In other words, if you only look at “statistically significant” results from small samples, you’re likely to be extra wrong. Here’s a quick visual explainer:

Now, let’s examine a real situation:
Your GeoLift experiment estimated an incremental ROI of 11x, statistically significant at the 90% level. But the in-platform conversion lift study, done at the user level and with far more data, found only ~2.3x. And even the in-platform ROAS you were already skeptical of was lower than 11x.
What’s going on here? Is this actually your best-performing channel?
Likely not. The 11x is exactly the kind of inflated estimate the winner’s curse predicts. The experiment was underpowered and noisy, so the only way to get a “significant” result in that setting was to observe something extreme.
This is fine as long as you interpret “statistically significant” correctly. All it means is that it is unlikely the true effect is zero. That’s it. You’ve ruled out zero, but nothing more.

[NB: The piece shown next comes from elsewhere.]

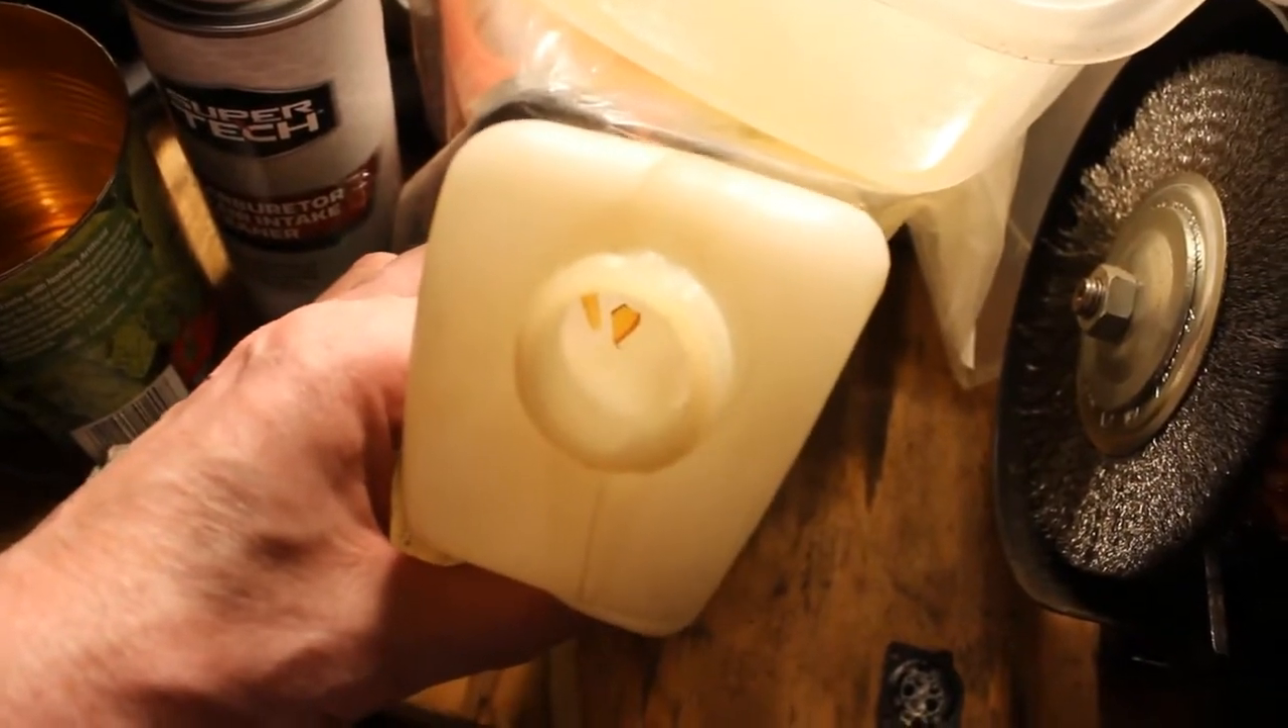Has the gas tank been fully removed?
Yes.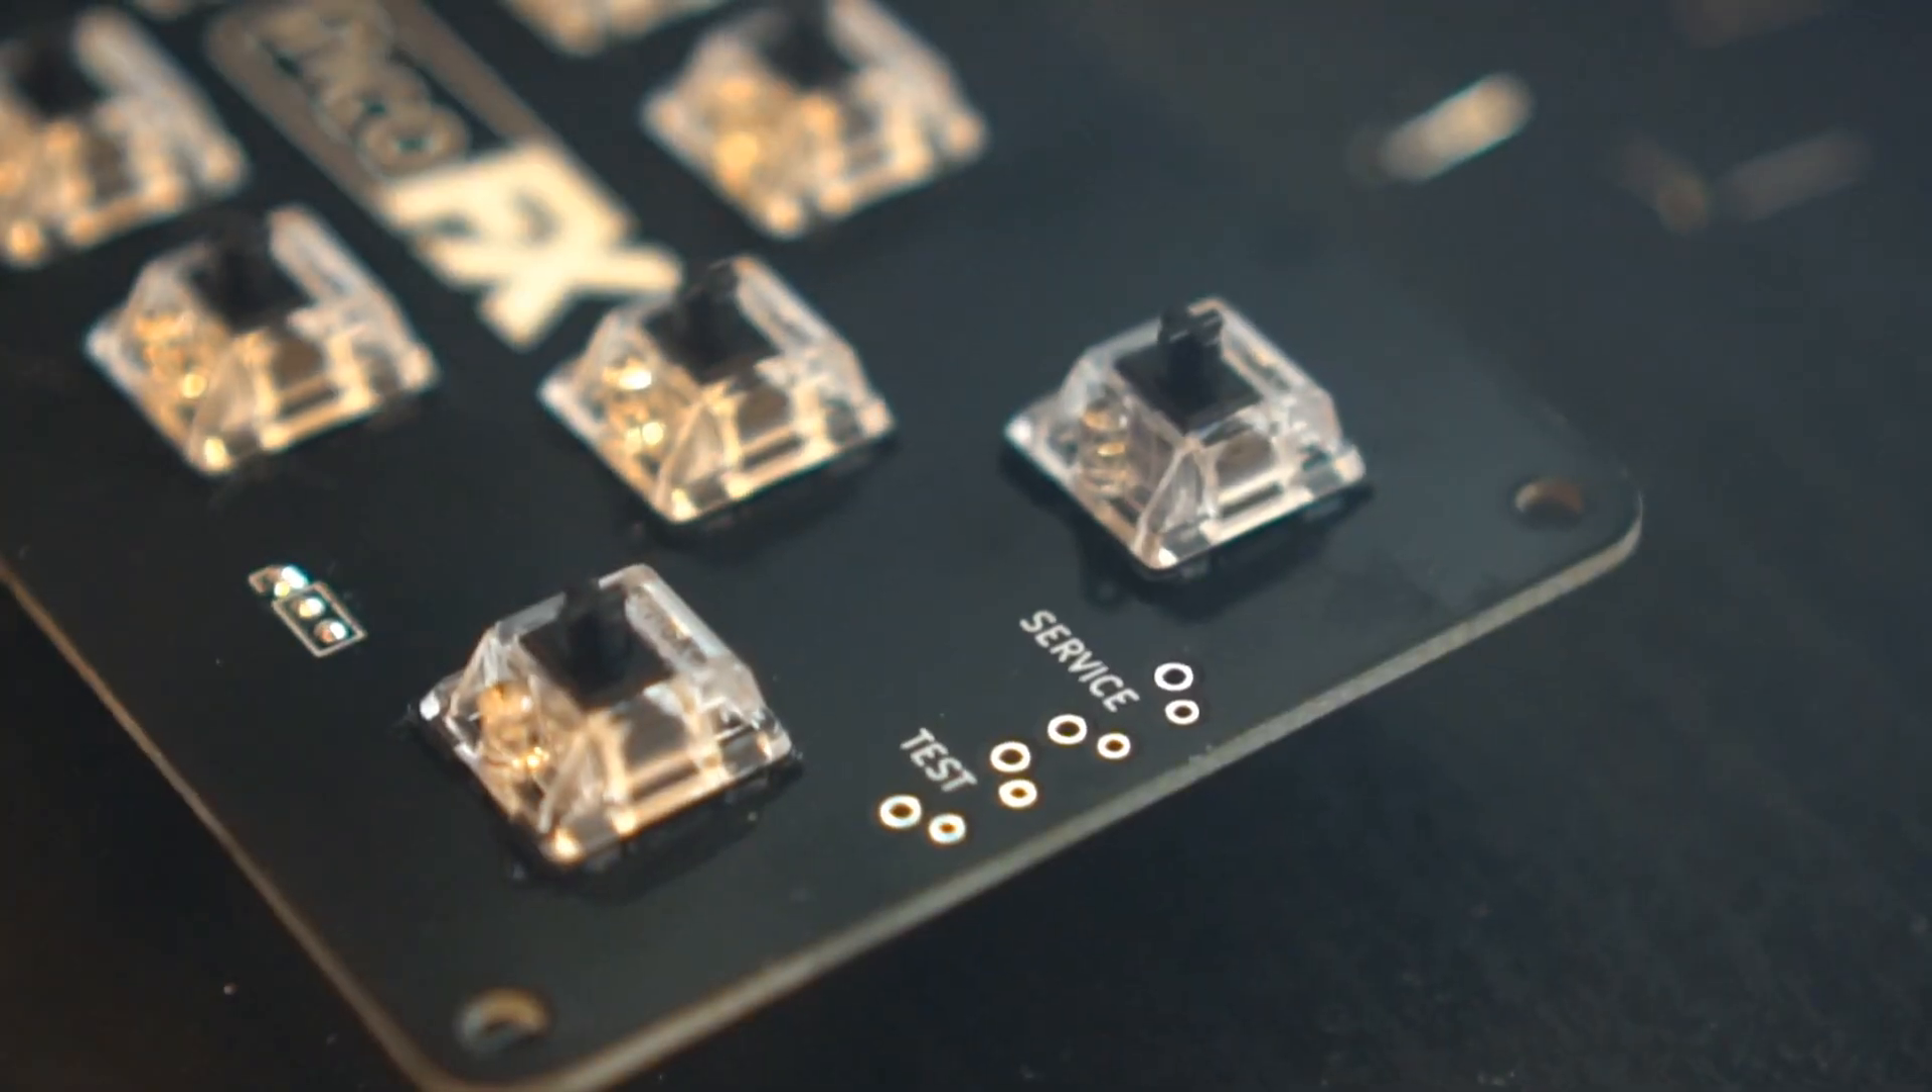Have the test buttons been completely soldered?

So the proper way to read these results is not to fixate on the point estimate (the 11x) but to look at the full uncertainty interval. In this case, it might range from 0.5x to 22x. That means: while the experiment lets you reject zero, it does not let you reject the 2.3x from the user-level study or even the in-platform ROAS. This experiment, it turns out, doesn’t tell you much at all.

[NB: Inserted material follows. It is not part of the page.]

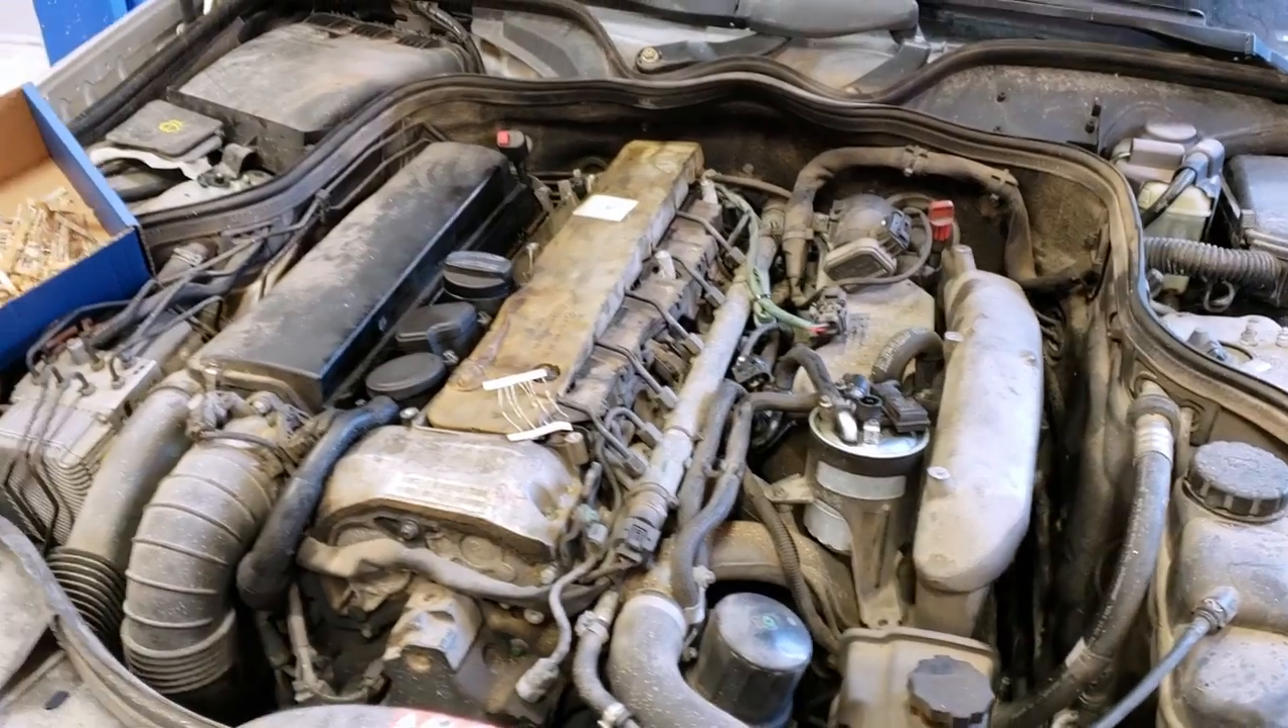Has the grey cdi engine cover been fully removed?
Yes.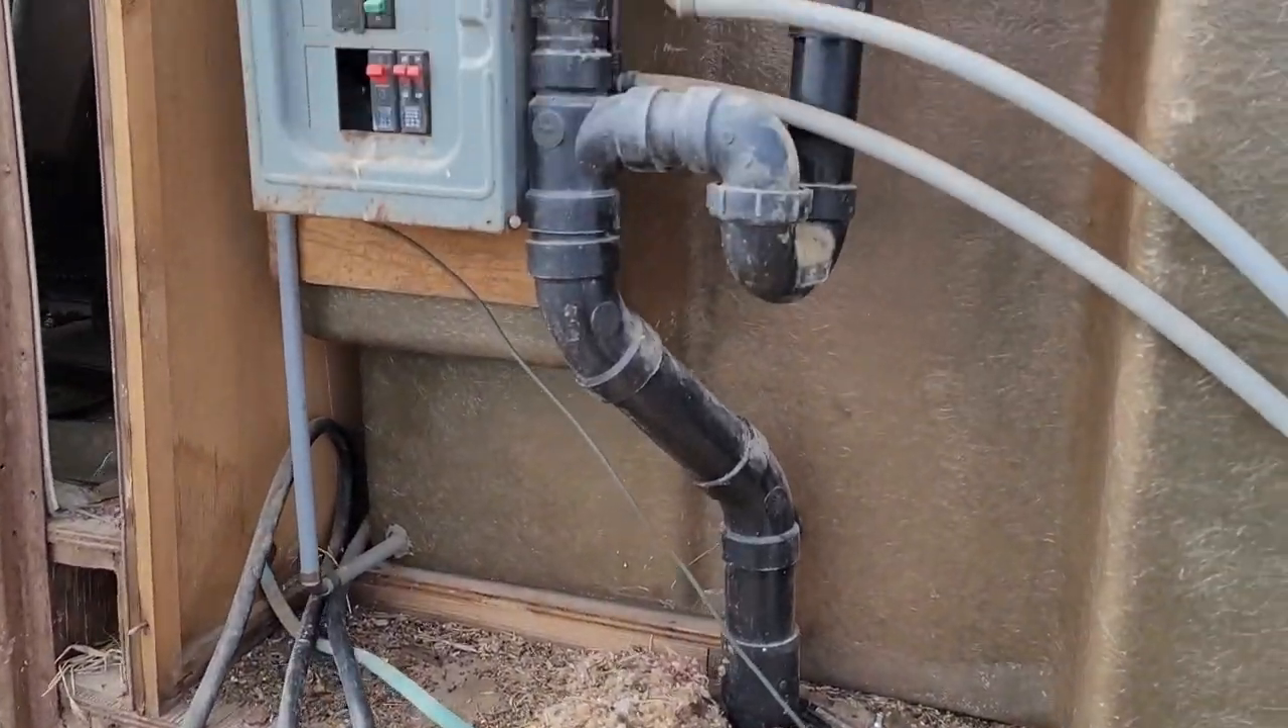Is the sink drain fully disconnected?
No.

But it doesn’t tell you nothing either; you just have to read it carefully. Since this filtering process systematically inflates effect sizes, treat the bound of the confidence interval closest to zero as your conservative estimate. The true impact is more likely to lie near that bound than near your headline number. And if you can combine this with results from better-powered experiments to narrow the uncertainty, even better.